#### AUFGABEN
**a)** Beantworte anhand der Rede zur Ehrenbürgerschaft von Gerda Nemitz, in welchem Jahr Frau Nemitz geboren wurde.
**b)** Führe die Rede zur Ehrenbürgerschaft von Gerda Nemitz im selben Ton nach ihrem letzten Satz weiter.

#### TEXTAUSZUG
Auf der Gemeindevertretersitzung im November 2003 haben wir einstimmig den Beschluss gefasst, Frau Gerda Nemitz zur Ehrenbürgerin der Gemeinde Wittenförden zu ernennen. Der feierliche Akt der Überreichung der Ehrenurkunde sollte dann einen würdigen Rahmen erhalten.
Aus diesem Grunde haben wir hierfür die heutige Einwohnerversammlung gewählt. Wir wollen heute die besonderen Verdienste von Frau Nemitz für unsere Gemeinde würdigen, die sie vor allem im zurückliegenden Jahrzehnt als ehrenamtliche Ortschronistin geleistet hat.
Doch, wer ist Frau Nemitz?
Die alteingesessenen Mitbürgerinnen und Mitbürger kennen sie alle. Nur, dieses ist ja mittlerweile der kleinere Teil unserer Einwohnerschaft. Daher gestatten Sie mir bitte den Versuch einer kurzen Biographie.
Frau Nemitz wurde im Jahre 1933 in Wittenförden geboren und wuchs hier in einer alteingesessenen Bauernfamilie auf. Nach dem Besuch der Volksschule in Wittenförden und des Gymnasiums in Schwerin erlernte sie zunächst den Beruf des Damenschneiders.

#### ERFASSTE DATEN
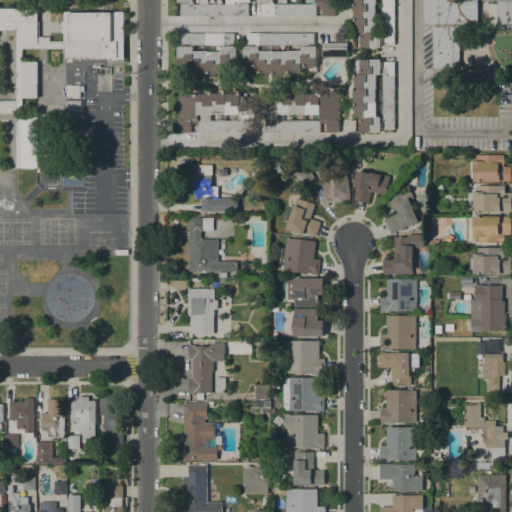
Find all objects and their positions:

#### ANTWORTEN
**a)** Frau Nemitz wurde im Jahr 1933 geboren.

**b)**
Während einer nebenberuflichen Lehrtätigkeit an den Schulen in Grambow und Wittenförden entdeckte sie ihre Liebe zum Lehrerberuf, so dass sie sich entschloss, noch ein pädagogisches Studium am Institut für Lehrerbildung in Thüringen zu absolvieren.
Danach arbeitete sie bis zum Jahre 1992 als Unterstufenlehrerin in Renzow, Grambow aber vor allem hier in Wittenförden. In den 3 1/2 Jahrzehnten ihrer Lehrertätigkeit hatte sie so die Möglichkeit auf viele Kinder erzieherisch einzuwirken. 1992 ging sie in den verdienten Ruhestand. Nun ist es nicht jedermanns Sache, den Lebensabend still zu genießen. Frau Nemitz jedenfalls hat sich nun, mit ihren 59 Jahren eine neue Aufgabe gesucht. Voller Tatendrang konzentrierte sie sich fortan auf die Erforschung der Geschichte unserer Gemeinde.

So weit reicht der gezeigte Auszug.